We all did lines. When Arthur objected that we’d given away too much I silenced him by buying an eighth myself with my share of our profits. In fact, everything I did was meant to chagrin Arthur. That I treated him so casually as my sidekick masked an obsession with Arthur’s witnessing eyes. While we did the lines Euclid and Karen plied Arthur with questions: Why were the laces on his shoes never done up? How he could walk with his jeans so low? Was anyone ever tempted to pull them down around his ankles? When Arthur looked to me for help in his bafflement, I looked away, pulled Moira closer, only laughed. See me get the girls, Arthur, and get the friends, and get the jokes, see how hip I am—if you’d grasped how I was on the brighter path all along you never would have thrown me over for Mingus. You and Mingus never would have thrown me over for one another. Arthur and I were still playing chess, two wretched nerds on his Pacific Street stoop, and now I’d toppled his queen but let him go on playing, hobbled and bound to lose. See, see?

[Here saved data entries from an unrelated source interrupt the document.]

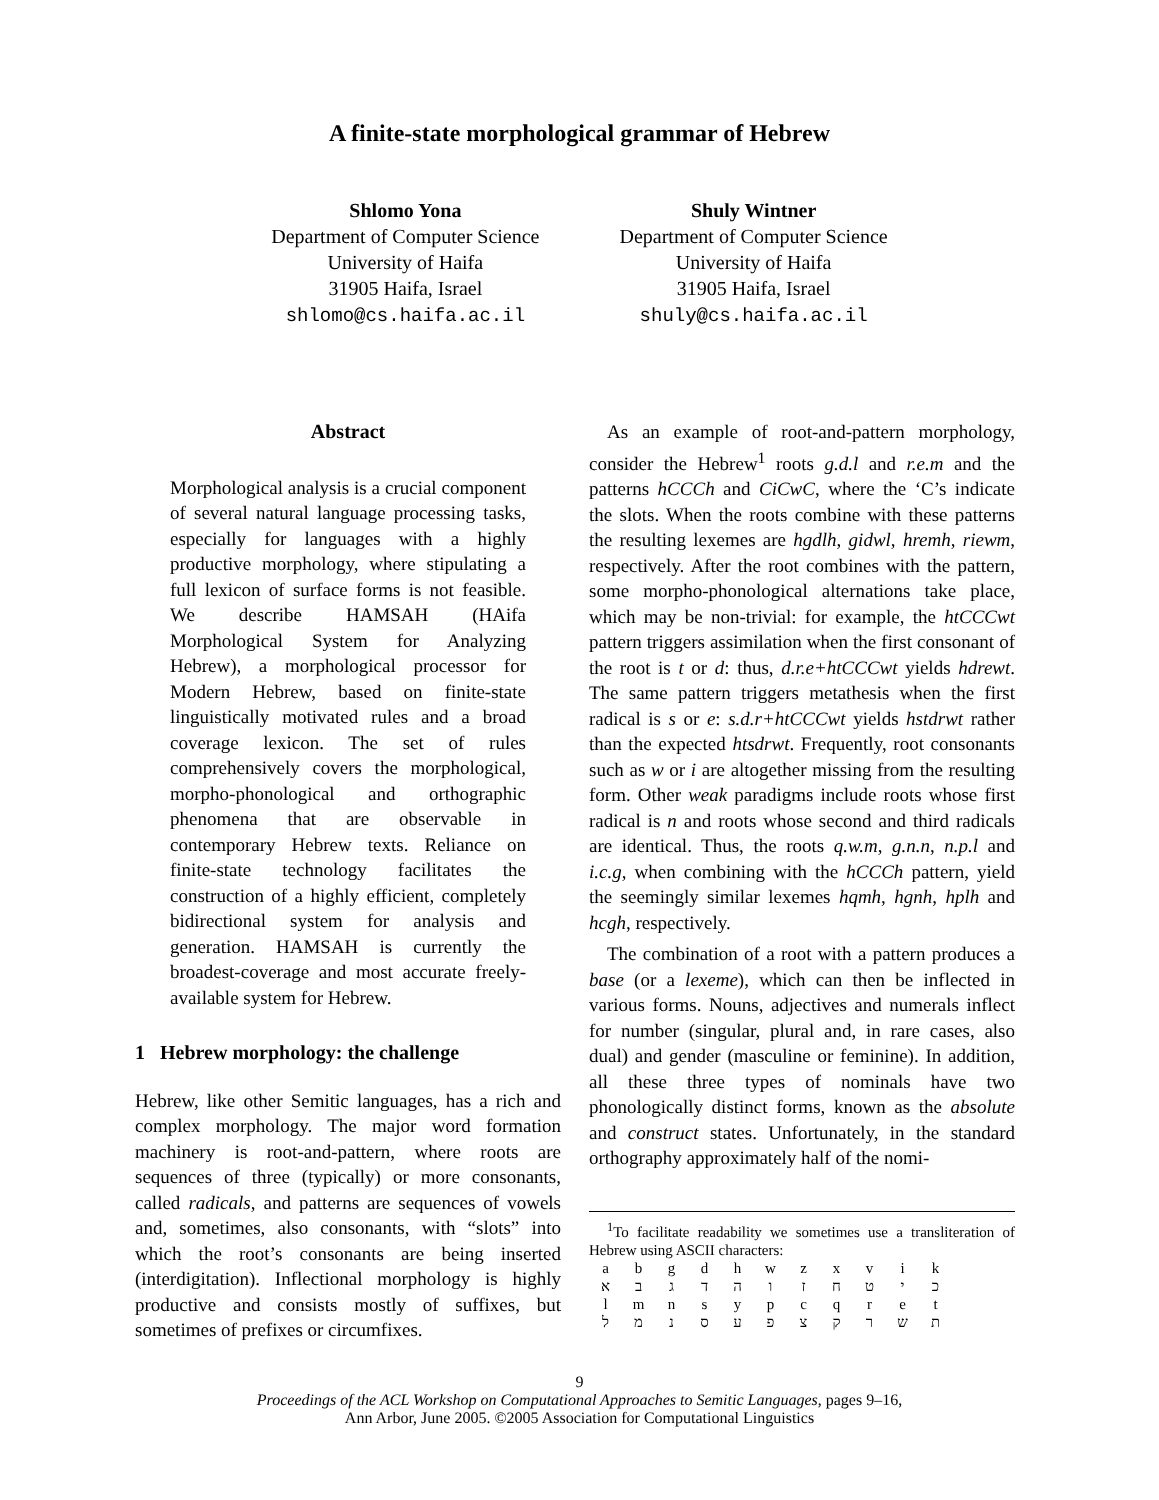A finite-state morphological grammar of Hebrew
Shlomo Yona
Department of Computer Science
University of Haifa
31905 Haifa, Israel
shlomo@cs.haifa.ac.il
Shuly Wintner
Department of Computer Science
University of Haifa
31905 Haifa, Israel
shuly@cs.haifa.ac.il
Abstract
Morphological analysis is a crucial component of several natural language processing tasks, especially for languages with a highly productive morphology, where stipulating a full lexicon of surface forms is not feasible. We describe HAMSAH (HAifa Morphological System for Analyzing Hebrew), a morphological processor for Modern Hebrew, based on finite-state linguistically motivated rules and a broad coverage lexicon. The set of rules comprehensively covers the morphological, morpho-phonological and orthographic phenomena that are observable in contemporary Hebrew texts. Reliance on finite-state technology facilitates the construction of a highly efficient, completely bidirectional system for analysis and generation. HAMSAH is currently the broadest-coverage and most accurate freely-available system for Hebrew.
1 Hebrew morphology: the challenge
Hebrew, like other Semitic languages, has a rich and complex morphology. The major word formation machinery is root-and-pattern, where roots are sequences of three (typically) or more consonants, called radicals, and patterns are sequences of vowels and, sometimes, also consonants, with “slots” into which the root’s consonants are being inserted (interdigitation). Inflectional morphology is highly productive and consists mostly of suffixes, but sometimes of prefixes or circumfixes.
As an example of root-and-pattern morphology, consider the Hebrew<sup>1</sup> roots g.d.l and r.e.m and the patterns hCCCh and CiCwC, where the ‘C’s indicate the slots. When the roots combine with these patterns the resulting lexemes are hgdlh, gidwl, hremh, riewm, respectively. After the root combines with the pattern, some morpho-phonological alternations take place, which may be non-trivial: for example, the htCCCwt pattern triggers assimilation when the first consonant of the root is t or d: thus, d.r.e+htCCCwt yields hdrewt. The same pattern triggers metathesis when the first radical is s or e: s.d.r+htCCCwt yields hstdrwt rather than the expected htsdrwt. Frequently, root consonants such as w or i are altogether missing from the resulting form. Other weak paradigms include roots whose first radical is n and roots whose second and third radicals are identical. Thus, the roots q.w.m, g.n.n, n.p.l and i.c.g, when combining with the hCCCh pattern, yield the seemingly similar lexemes hqmh, hgnh, hplh and hcgh, respectively.
The combination of a root with a pattern produces a base (or a lexeme), which can then be inflected in various forms. Nouns, adjectives and numerals inflect for number (singular, plural and, in rare cases, also dual) and gender (masculine or feminine). In addition, all these three types of nominals have two phonologically distinct forms, known as the absolute and construct states. Unfortunately, in the standard orthography approximately half of the nomi-
<sup>1</sup> To facilitate readability we sometimes use a transliteration of Hebrew using ASCII characters:
| a | b | g | d | h | w | z | x | v | i | k |
| א | ב | ג | ד | ה | ו | ז | ח | ט | י | כ |
| l | m | n | s | y | p | c | q | r | e | t |
| ל | מ | נ | ס | ע | פ | צ | ק | ר | ש | ת |
9
Proceedings of the ACL Workshop on Computational Approaches to Semitic Languages, pages 9–16,
Ann Arbor, June 2005. ©2005 Association for Computational Linguistics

In another day or two I’d exile Arthur back to Brooklyn, to Robert Woolfolk. But first he had to take a good look at what he’d lost and I’d won.

It was five o’clock. The first wave of students would be lining up with their trays in the dining hall. The party at Crumbly wouldn’t be under way for hours but it was already dark and we were high and the music was loud. Our party was under way. Probably we’d skip dinner. If we were hungry Karen Rothenberg would be willing to drive us into town, we’d pile into her Toyota. Soon others would attach to our core, be led into the Apartment for drugs. We’d see Matthew, surely, and his new girlfriend, though she was a bore and making Matthew boring too, that was the consensus. We’d visit Runyon and Bee upstairs, tip back their six-foot lucite bong. Our ranks would grow, then split like a paramecium, we’d drink flavorless drinks, see all our friends and enemies, visit the dance floor, transmute yet remain ourselves. At some point Euclid would commit a sulky pass at Arthur, humiliating them both. Consoling Euclid would be a rich drama, occupying us deep into the dawn hours. Anyone could see it all coming and no one could possibly stop it and that was the beautiful thing. Friday night was open wide and writ in stone.

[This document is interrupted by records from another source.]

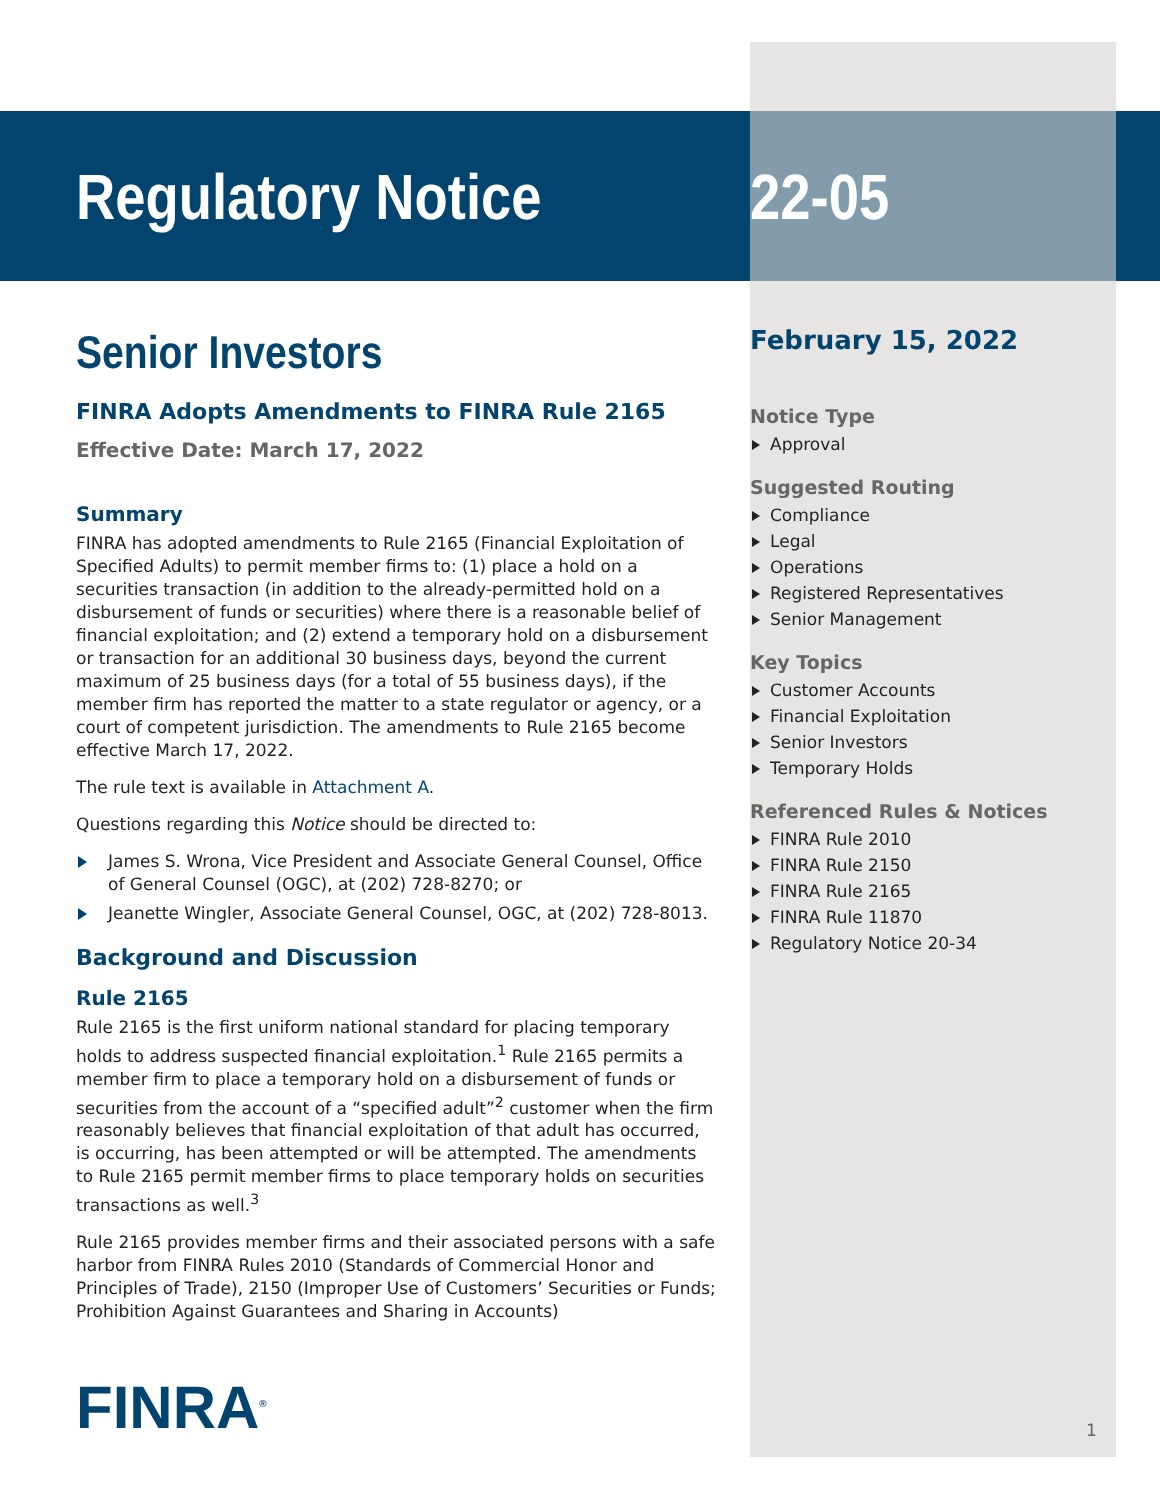Regulatory Notice
Senior Investors
FINRA Adopts Amendments to FINRA Rule 2165
Effective Date: March 17, 2022
Summary
FINRA has adopted amendments to Rule 2165 (Financial Exploitation of Specified Adults) to permit member firms to: (1) place a hold on a securities transaction (in addition to the already-permitted hold on a disbursement of funds or securities) where there is a reasonable belief of financial exploitation; and (2) extend a temporary hold on a disbursement or transaction for an additional 30 business days, beyond the current maximum of 25 business days (for a total of 55 business days), if the member firm has reported the matter to a state regulator or agency, or a court of competent jurisdiction. The amendments to Rule 2165 become effective March 17, 2022.
The rule text is available in Attachment A.
Questions regarding this Notice should be directed to:
James S. Wrona, Vice President and Associate General Counsel, Office of General Counsel (OGC), at (202) 728-8270; or
Jeanette Wingler, Associate General Counsel, OGC, at (202) 728-8013.
Background and Discussion
Rule 2165
Rule 2165 is the first uniform national standard for placing temporary holds to address suspected financial exploitation.<sup>1</sup> Rule 2165 permits a member firm to place a temporary hold on a disbursement of funds or securities from the account of a “specified adult”<sup>2</sup> customer when the firm reasonably believes that financial exploitation of that adult has occurred, is occurring, has been attempted or will be attempted. The amendments to Rule 2165 permit member firms to place temporary holds on securities transactions as well.<sup>3</sup>
Rule 2165 provides member firms and their associated persons with a safe harbor from FINRA Rules 2010 (Standards of Commercial Honor and Principles of Trade), 2150 (Improper Use of Customers’ Securities or Funds; Prohibition Against Guarantees and Sharing in Accounts)
FINRA<sup>®</sup>
22-05
February 15, 2022
Notice Type
Approval
Suggested Routing
Compliance
Legal
Operations
Registered Representatives
Senior Management
Key Topics
Customer Accounts
Financial Exploitation
Senior Investors
Temporary Holds
Referenced Rules & Notices
FINRA Rule 2010
FINRA Rule 2150
FINRA Rule 2165
FINRA Rule 11870
Regulatory Notice 20-34
1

The cleaning woman barreled out with her body protecting her yellow bucket of cleaning supplies like a tiny fullback. She must have been cowering in the bathroom, her work completed, listening as the party developed, praying we’d disperse for dinner. Then, as the minutes ticked past, it would have dawned, with horror, that we weren’t going anywhere, that she had no alternative but to make her mad run. To get from Matthew’s room out of the apartment she needed to thread between the five of us arrayed on the bed and the couch, and sidestep a heap of LPs Karen had spread across the floor. This she did very nimbly, with the harried grace of prey. She might have muttered
Excuse me
, but not audibly. Whether she’d understood the references in our talk, or the scrape of razor against steel, she evidenced understanding by her fear, the way she’d dunned her rabbity eyes against seeing as she passed through.